Sunday, December 6, 2015

Beauty is in the Eye of the Beholder

Society bombards American women with images of the "perfect" female figure. We grow up believing that beauty comes in limited form. But history shows us that beauty is subjective, cultural and indeed in the eye of the beholder.

The common phrase "beauty is in the eye of the beholder" first originated in Greece, where some of the world's most significant sculptures heralding the human body were first created and publicly celebrated. Greek artists from the early Minoan to the late Hellenistic period produced paintings and sculptures exhibiting their appreciation for what they saw as the splendor of the human body (from mythical, athletic, mundane to defeated form).

Minoan Snake Goddess

Minoan Fresco

Classic Greek Female Sculpture

The Dying Gaul, Hellenic Sculpture

And as the Italian Renaissance began and flourished, beauty was explored by artists in depth as it came in not only physical form, but in the human conditions of  happiness, despair, pain, salvation, sexuality and death. As such, Italians mastered the art of finding beauty in all things worldly.

Not only in Italy, but as the Renaissance spread throughout all of Europe, appreciation for naturalism, although sometimes controversial, was evident the exhibition of, and endowments supporting, the creative arts in all forms. Beauty was often depicted in forms not seen today in modern society.

The Three Graces, Peter Paul Rubens 

I believe that because European artists throughout the centuries have been extolling the virtues of the inherent beauty in nature, and have been celebrated for doing so, there is a more open minded view of beauty in the European culture today. In my experience, travels and relationships, I have found that European girls and women do not have the confidence and self-esteem issues found in American society.

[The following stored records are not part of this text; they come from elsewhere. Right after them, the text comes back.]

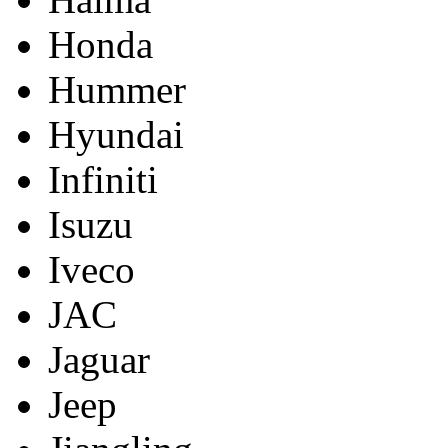
Honda
Hummer
Hyundai
Infiniti
Isuzu
Iveco
JAC
Jaguar
Jeep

But for most of us growing up in America, to ignore culture norms is almost impossible. However, if our girls can understand the origin of the concept of beauty, perhaps it could help them better interpret our culture of social media imagery replete with impossible or unhealthy Photoshopped figures along with air-brushed cover girls. And for women who struggle with self-esteem issues that stem from high school teasing, understanding history's fluctuations of cultural attitudes and sensibilities could help us be more accepting of the beauty that our individuality brings to this world. 

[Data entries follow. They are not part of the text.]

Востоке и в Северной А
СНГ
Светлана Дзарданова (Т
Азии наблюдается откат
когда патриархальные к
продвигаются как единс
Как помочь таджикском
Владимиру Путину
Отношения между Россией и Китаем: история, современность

Obviously edited to make the waist look smaller (see the "curved" wood door in the background).

It may seem strange for the owner of a shapewear company to write an article encouraging self-realization of beauty in our natural form. But the impetus for starting Bubbles Bodywear was the issue of self-esteem and my experience as a target of high school teasing. So I want nothing more than to help people feel better about themselves, because when we feel confident we have more courage to face the challenges of daily life.

I know that there are many (mostly men) who do not agree with women wearing padded panties, or accentuating curves artificially with bra padding or booty pads. To those people, I would say "walk a mile in my shoes" and then tell me again that you don't approve.